In these passages, which are now being explained, the text of the Gospel is like a password that has come down to us through the mediation of people who are not privy to the secret, and we, the addressees, receive this password with all the more gratitude because the ignorance of the messenger guarantees the authenticity of the message—we are happily sure that nothing essential could have been falsified. But my comparison is not very accurate, since any character is easily transformed into a password if one only agrees to change its meaning, whereas here the whole set of characters, formerly inert and faint, suddenly lights up and sparkles with intelligibility without any prior agreement. An entire illumination lights up around us to celebrate the resurrection of a meaning we didn't even know was dead.

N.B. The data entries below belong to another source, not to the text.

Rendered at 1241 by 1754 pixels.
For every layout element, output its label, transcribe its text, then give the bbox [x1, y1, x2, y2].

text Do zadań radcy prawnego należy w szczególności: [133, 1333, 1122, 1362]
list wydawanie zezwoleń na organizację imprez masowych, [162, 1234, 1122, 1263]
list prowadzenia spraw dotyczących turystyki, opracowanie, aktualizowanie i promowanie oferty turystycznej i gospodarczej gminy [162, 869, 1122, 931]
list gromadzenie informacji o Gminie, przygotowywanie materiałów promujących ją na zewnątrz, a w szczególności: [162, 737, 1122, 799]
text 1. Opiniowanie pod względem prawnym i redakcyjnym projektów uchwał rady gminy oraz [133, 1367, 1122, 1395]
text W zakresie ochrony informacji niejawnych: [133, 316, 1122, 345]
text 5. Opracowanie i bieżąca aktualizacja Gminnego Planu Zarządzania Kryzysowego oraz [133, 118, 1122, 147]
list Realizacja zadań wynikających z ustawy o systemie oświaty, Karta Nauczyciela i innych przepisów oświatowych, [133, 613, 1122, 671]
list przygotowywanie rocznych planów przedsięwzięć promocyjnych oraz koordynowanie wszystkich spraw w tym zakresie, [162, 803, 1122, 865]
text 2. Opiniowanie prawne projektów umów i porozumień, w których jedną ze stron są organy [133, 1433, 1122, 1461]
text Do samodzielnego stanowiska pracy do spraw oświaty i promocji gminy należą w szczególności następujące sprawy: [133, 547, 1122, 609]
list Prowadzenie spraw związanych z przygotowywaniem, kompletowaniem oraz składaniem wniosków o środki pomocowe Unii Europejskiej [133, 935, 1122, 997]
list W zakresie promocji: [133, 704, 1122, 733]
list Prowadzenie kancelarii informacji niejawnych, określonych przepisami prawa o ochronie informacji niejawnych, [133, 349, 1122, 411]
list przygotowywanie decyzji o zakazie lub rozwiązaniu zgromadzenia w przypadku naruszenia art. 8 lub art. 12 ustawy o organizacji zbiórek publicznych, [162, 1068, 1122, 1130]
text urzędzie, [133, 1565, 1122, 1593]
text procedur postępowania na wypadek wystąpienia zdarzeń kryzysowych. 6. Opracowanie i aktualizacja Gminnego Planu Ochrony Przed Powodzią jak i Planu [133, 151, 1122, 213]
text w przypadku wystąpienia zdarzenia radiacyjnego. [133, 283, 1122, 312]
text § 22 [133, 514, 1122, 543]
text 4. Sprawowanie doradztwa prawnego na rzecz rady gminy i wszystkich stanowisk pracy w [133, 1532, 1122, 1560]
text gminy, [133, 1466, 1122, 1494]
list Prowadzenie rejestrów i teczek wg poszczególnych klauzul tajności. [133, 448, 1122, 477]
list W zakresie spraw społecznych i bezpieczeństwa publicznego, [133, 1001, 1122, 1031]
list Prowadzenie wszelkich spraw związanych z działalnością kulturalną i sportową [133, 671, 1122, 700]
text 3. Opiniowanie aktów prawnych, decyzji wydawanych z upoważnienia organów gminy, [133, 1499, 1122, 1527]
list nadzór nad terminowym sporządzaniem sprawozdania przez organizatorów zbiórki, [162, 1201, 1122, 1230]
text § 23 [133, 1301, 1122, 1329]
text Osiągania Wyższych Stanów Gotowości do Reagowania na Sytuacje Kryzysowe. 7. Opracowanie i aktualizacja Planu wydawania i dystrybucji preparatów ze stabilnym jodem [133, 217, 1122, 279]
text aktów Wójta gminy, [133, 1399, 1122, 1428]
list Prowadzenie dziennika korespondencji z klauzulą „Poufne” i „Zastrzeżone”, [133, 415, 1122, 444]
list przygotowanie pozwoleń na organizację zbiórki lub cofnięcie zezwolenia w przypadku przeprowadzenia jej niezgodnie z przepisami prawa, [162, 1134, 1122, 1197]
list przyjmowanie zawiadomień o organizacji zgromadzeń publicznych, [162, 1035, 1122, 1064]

Chapter XIII: The Gadarene Demons

The Gospels show us all kinds of human relations, which at first sight seem incomprehensible, profoundly irrational, but which can and must be reduced to the unity of one and the same factor: mimeticism, the primary source of all that torments people, the primary source of their desires, their rivalries, their tragic and grotesque misunderstandings, the primary source of all disorder, therefore, but also the source of all order through the scapegoats, the victims. leading to spontaneous reconciliation, because in the final paroxysm, still mimetic but unanimous, they gather against them those whom previous and less extreme mimetic effects have turned against each other.

Of course, it is this dynamic that underlies the genesis of all the mythologies and religions of the planet—a dynamic that other religions, as we have seen, have successfully concealed from themselves and from us, eliminating or camouflaging collective murder, weakening and erasing persecutory stereotypes in a thousand different ways, whereas the Gospels, on the contrary, reveal this same dynamic with rigorous and powerful power that is unparalleled.